- _WHAT THIS TASK INVOLVES_: I need the records below restated word for word, without their pictures.

- _EXTRACTED MATERIAL_:

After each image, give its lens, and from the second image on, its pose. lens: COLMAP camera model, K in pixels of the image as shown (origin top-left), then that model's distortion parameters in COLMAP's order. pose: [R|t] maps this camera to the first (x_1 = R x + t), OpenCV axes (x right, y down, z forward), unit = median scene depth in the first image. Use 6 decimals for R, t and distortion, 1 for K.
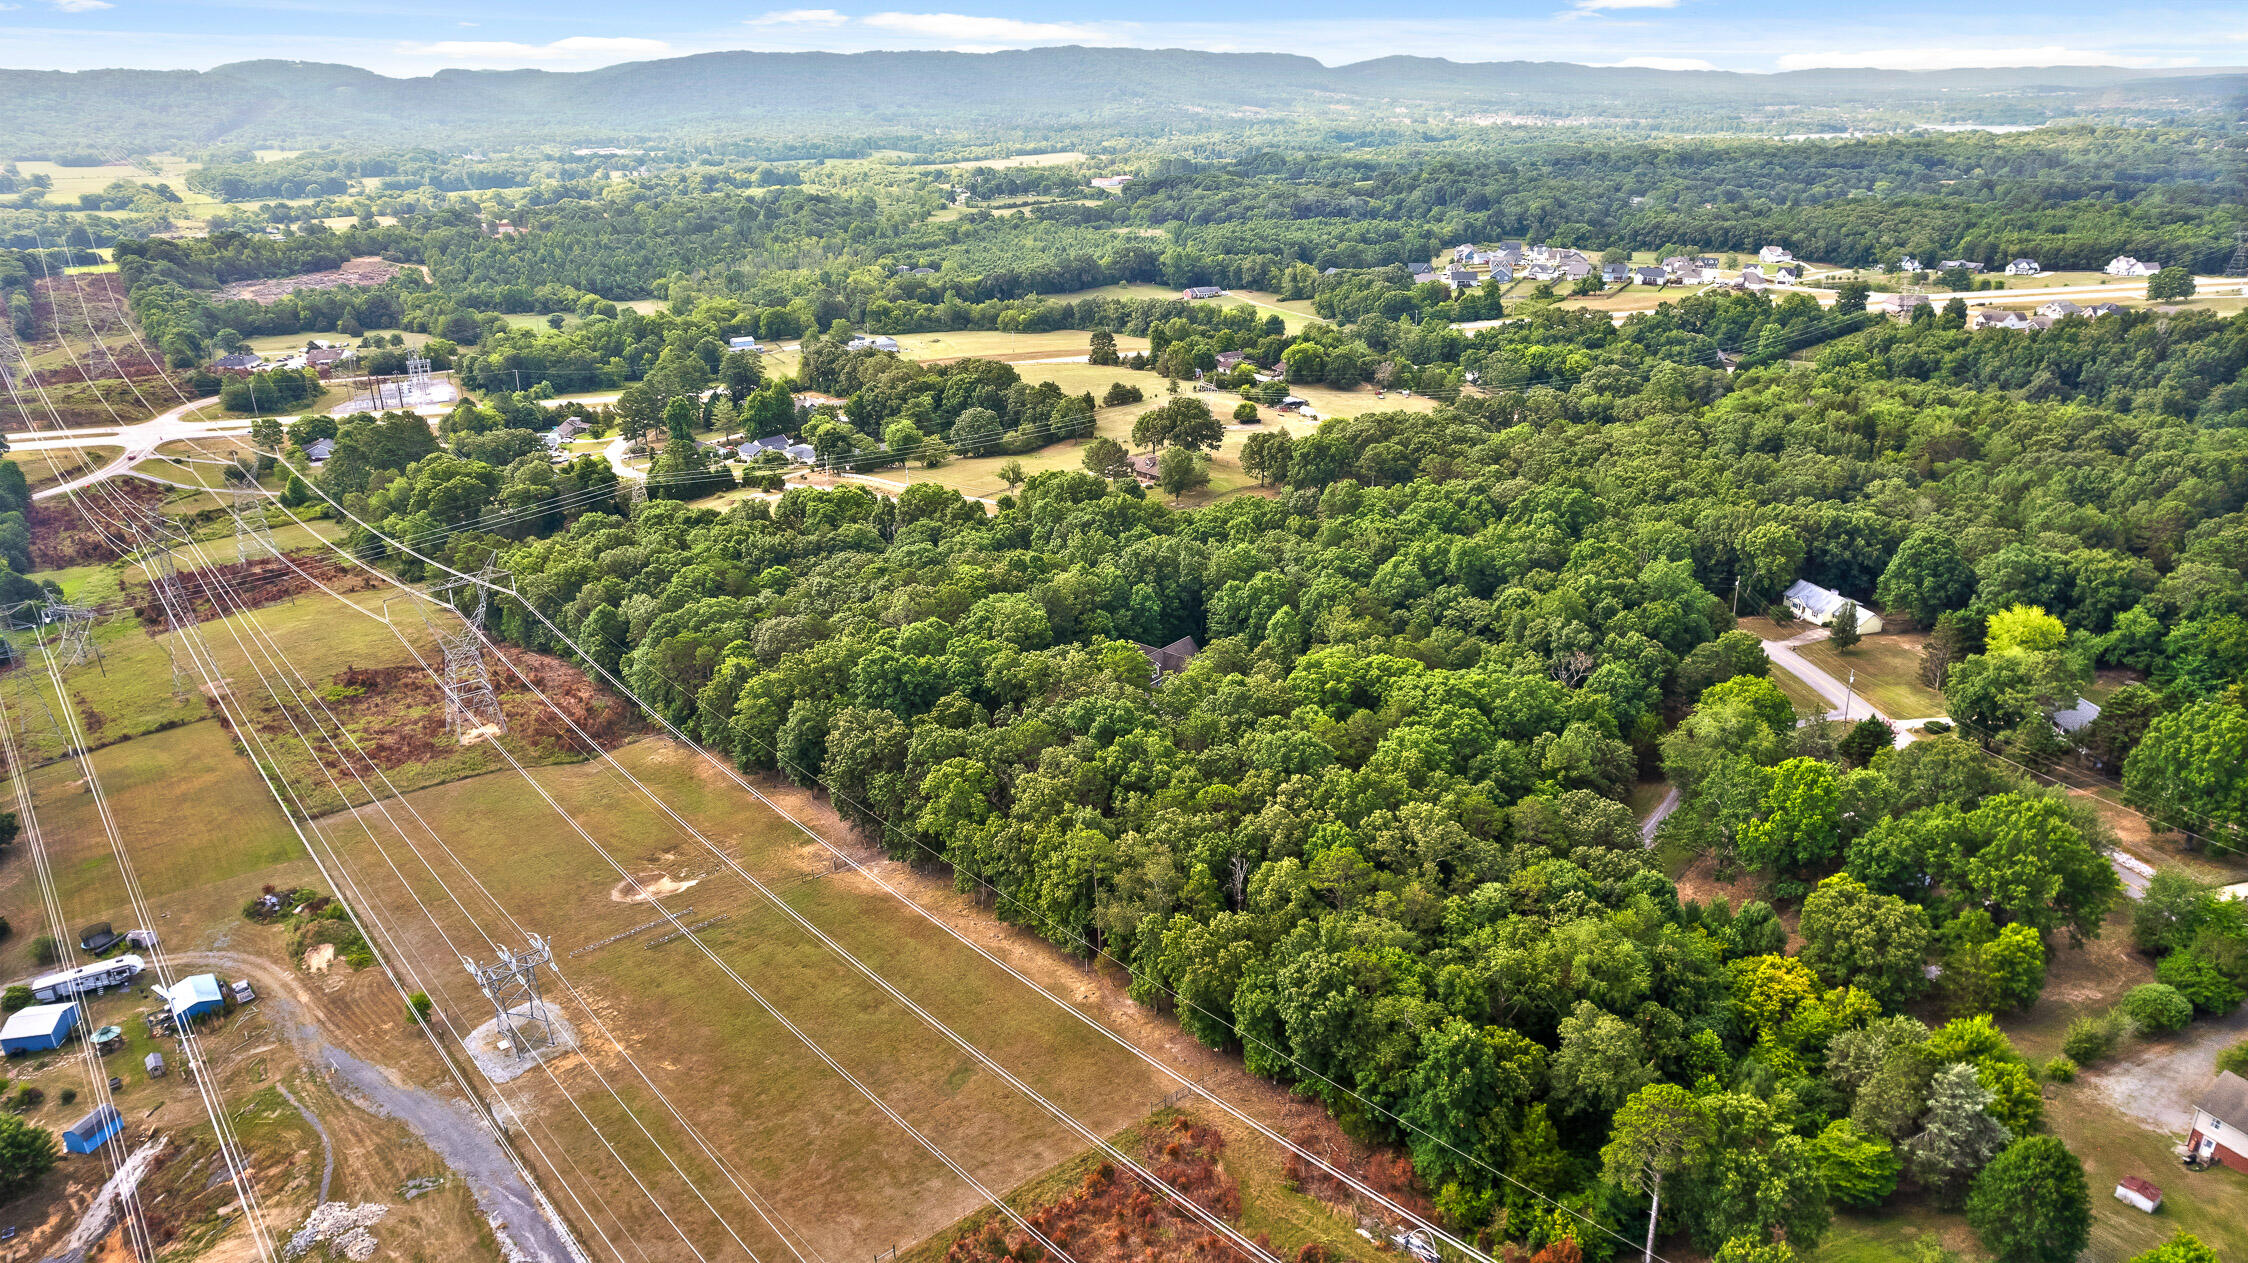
lens RADIAL K [[1427.6, 0, 1124.0], [0, 1427.6, 631.5], [0, 0, 1]] dist [-0.079939, 0.065302]
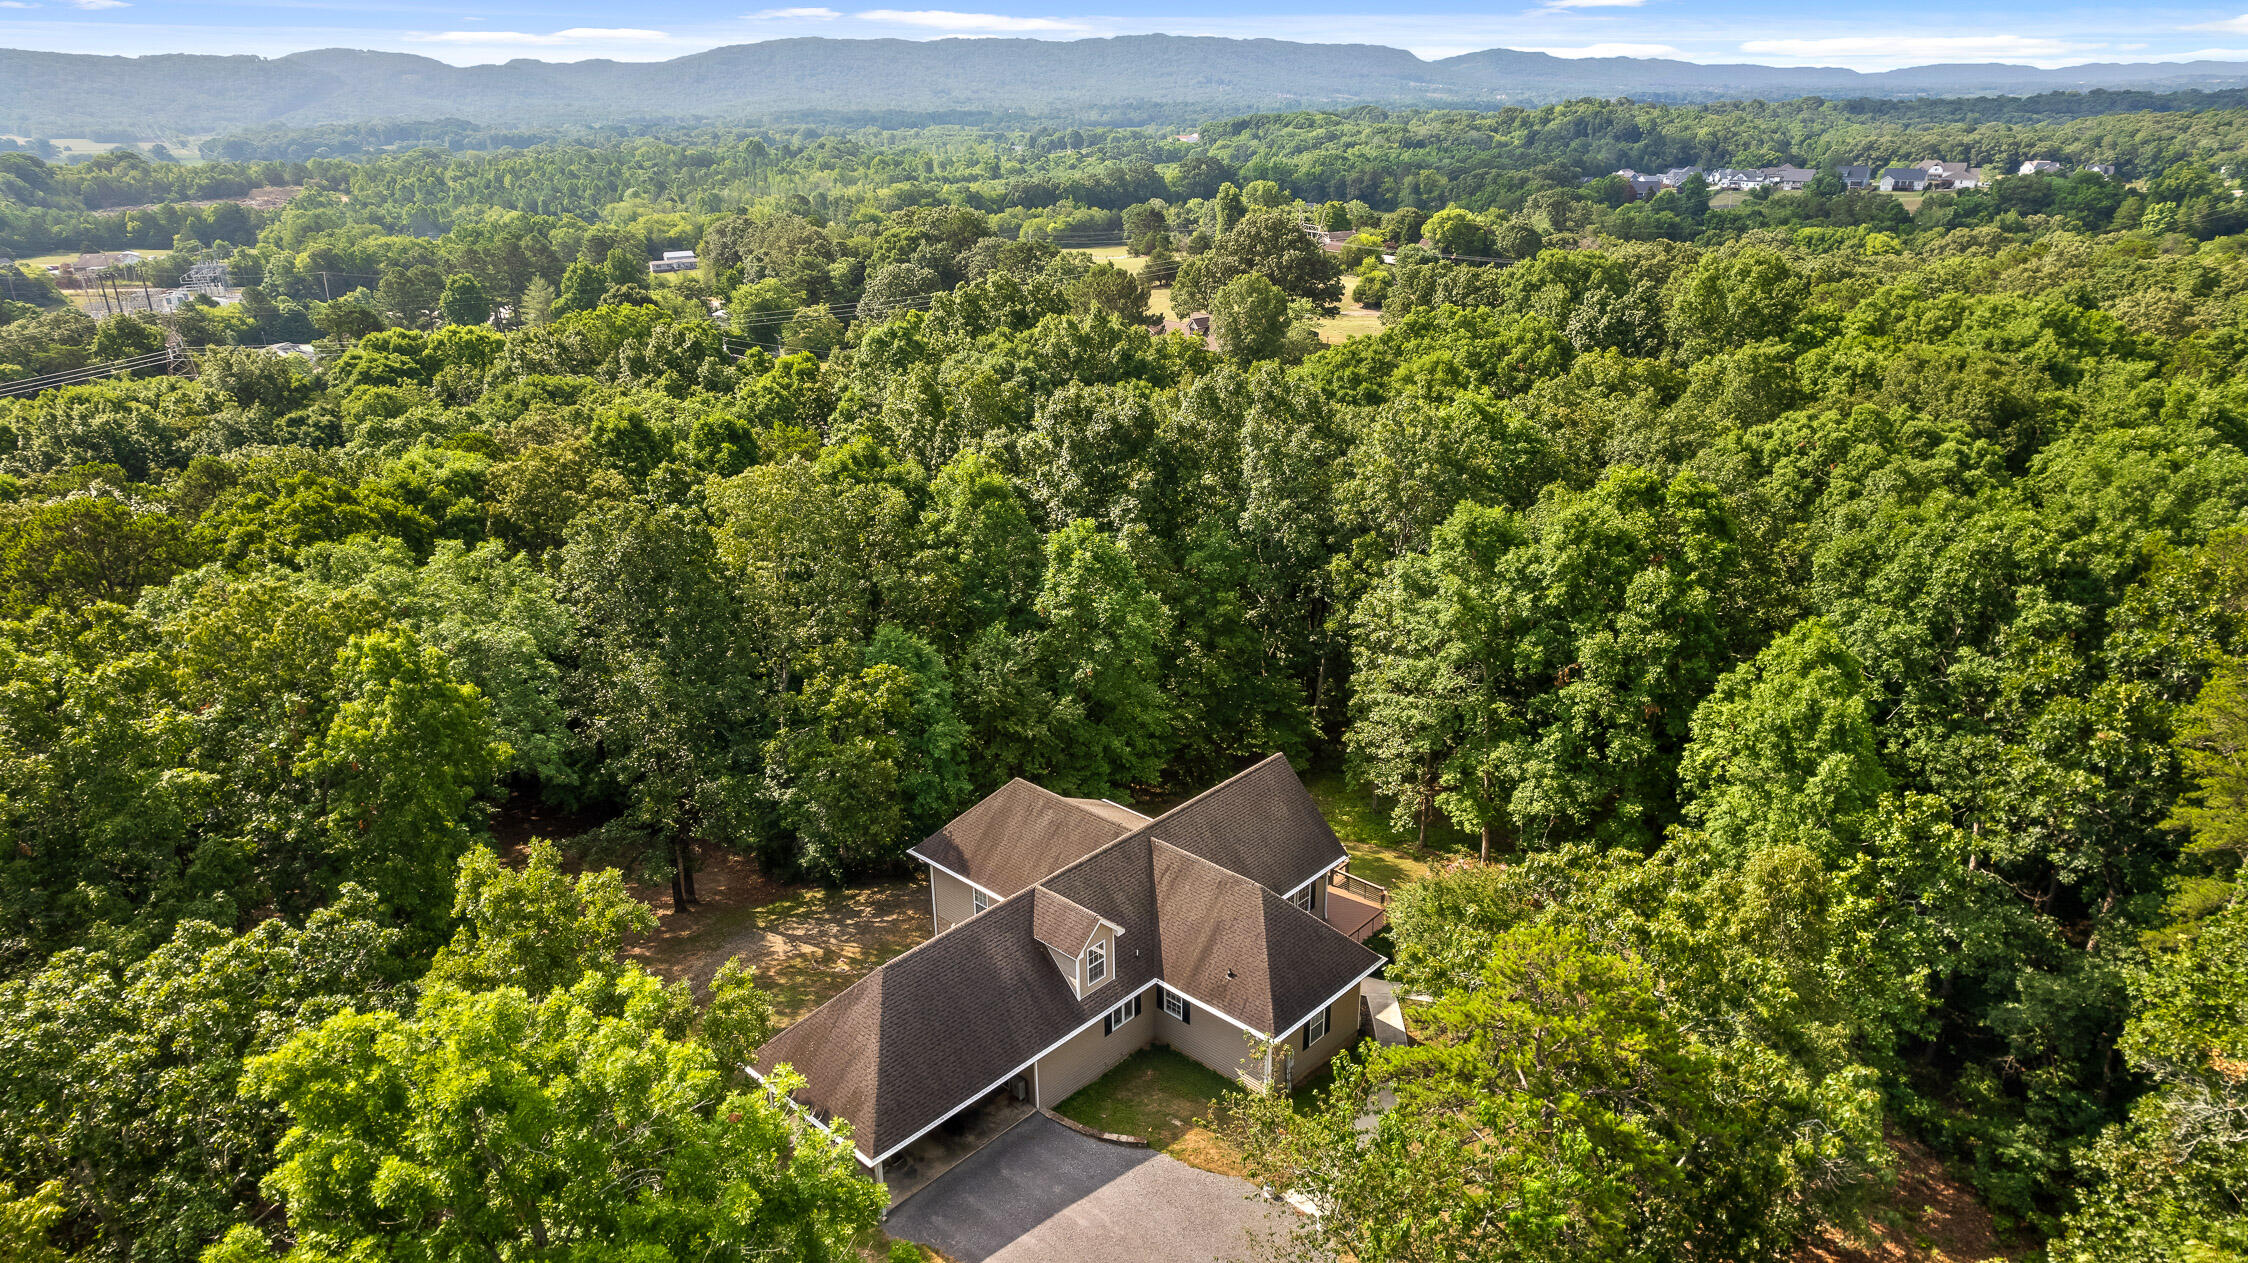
lens RADIAL K [[1427.6, 0, 1124.0], [0, 1427.6, 631.5], [0, 0, 1]] dist [-0.079939, 0.065302]
pose [[0.998252, 0.014239, -0.057356, 0.006737], [-0.014659, 0.999869, -0.006916, -0.002658], [0.057250, 0.007744, 0.998330, 0.152696]]
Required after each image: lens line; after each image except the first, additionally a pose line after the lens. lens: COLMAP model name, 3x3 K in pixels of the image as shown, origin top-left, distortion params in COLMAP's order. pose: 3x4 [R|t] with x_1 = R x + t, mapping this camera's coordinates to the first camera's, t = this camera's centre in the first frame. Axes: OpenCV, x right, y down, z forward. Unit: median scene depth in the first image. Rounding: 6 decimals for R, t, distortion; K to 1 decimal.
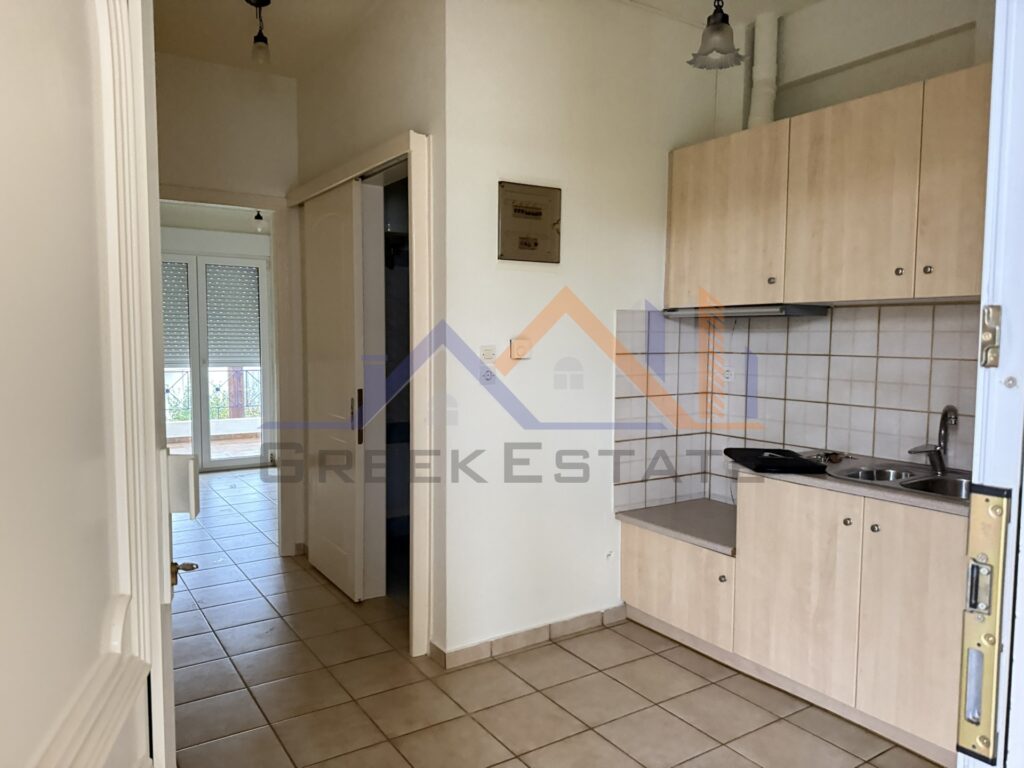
lens RADIAL K [[715.5, 0, 506.8], [0, 715.5, 383.1], [0, 0, 1]] dist [0.132701, -0.242614]
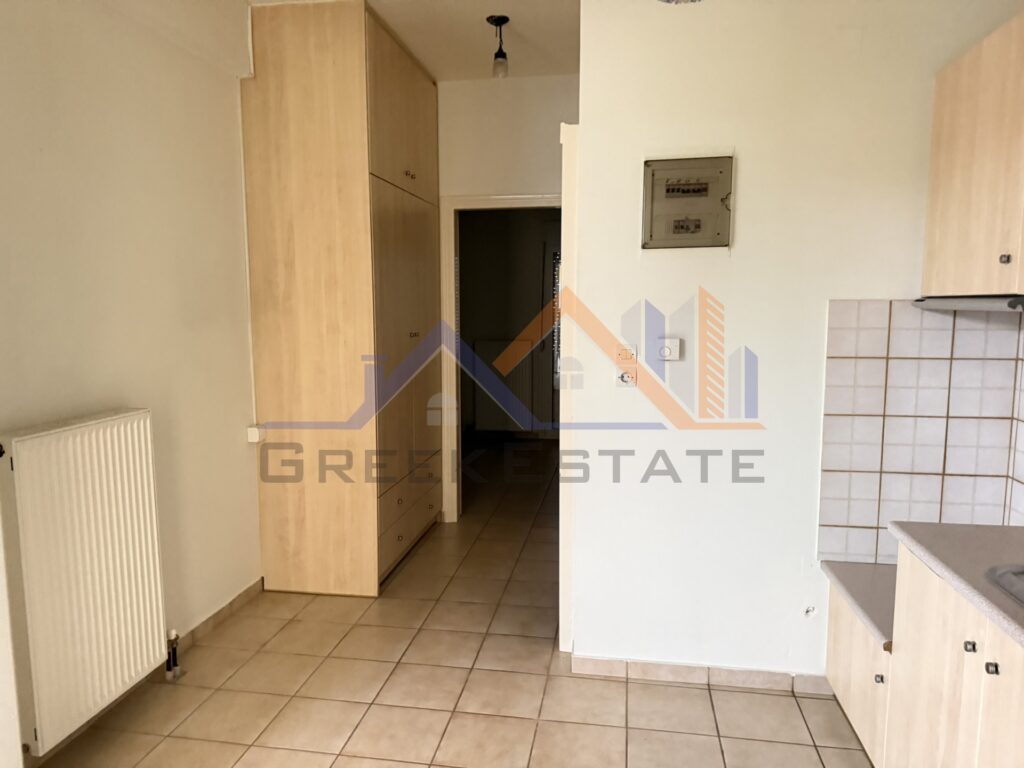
lens RADIAL K [[715.5, 0, 506.8], [0, 715.5, 383.1], [0, 0, 1]] dist [0.132701, -0.242614]
pose [[0.732694, 0.067429, -0.677210, 0.472889], [-0.039087, 0.997606, 0.057041, -0.048152], [0.679435, -0.015324, 0.733576, 0.214759]]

- _RESULT FOR THIS EXERCISE_:
After each image, give its lens, and from the second image on, its pose. lens: COLMAP camera model, K in pixels of the image as shown (origin top-left), then that model's distortion parameters in COLMAP's order. pose: [R|t] maps this camera to the first (x_1 = R x + t), OpenCV axes (x right, y down, z forward), unit = median scene depth in the first image. Use 6 decimals for R, t and distortion, 1 for K.
lens RADIAL K [[1427.6, 0, 1124.0], [0, 1427.6, 631.5], [0, 0, 1]] dist [-0.079939, 0.065302]
lens RADIAL K [[1427.6, 0, 1124.0], [0, 1427.6, 631.5], [0, 0, 1]] dist [-0.079939, 0.065302]
pose [[0.998252, 0.014239, -0.057356, 0.006737], [-0.014659, 0.999869, -0.006916, -0.002658], [0.057250, 0.007744, 0.998330, 0.152696]]
Required after each image: lens line; after each image except the first, additionally a pose line after the lens. lens: COLMAP model name, 3x3 K in pixels of the image as shown, origin top-left, distortion params in COLMAP's order. pose: 3x4 [R|t] with x_1 = R x + t, mapping this camera's coordinates to the first camera's, t = this camera's centre in the first frame. Axes: OpenCV, x right, y down, z forward. Unit: median scene depth in the first image. Rounding: 6 decimals for R, t, distortion; K to 1 decimal.
lens RADIAL K [[715.5, 0, 506.8], [0, 715.5, 383.1], [0, 0, 1]] dist [0.132701, -0.242614]
lens RADIAL K [[715.5, 0, 506.8], [0, 715.5, 383.1], [0, 0, 1]] dist [0.132701, -0.242614]
pose [[0.732694, 0.067429, -0.677210, 0.472889], [-0.039087, 0.997606, 0.057041, -0.048152], [0.679435, -0.015324, 0.733576, 0.214759]]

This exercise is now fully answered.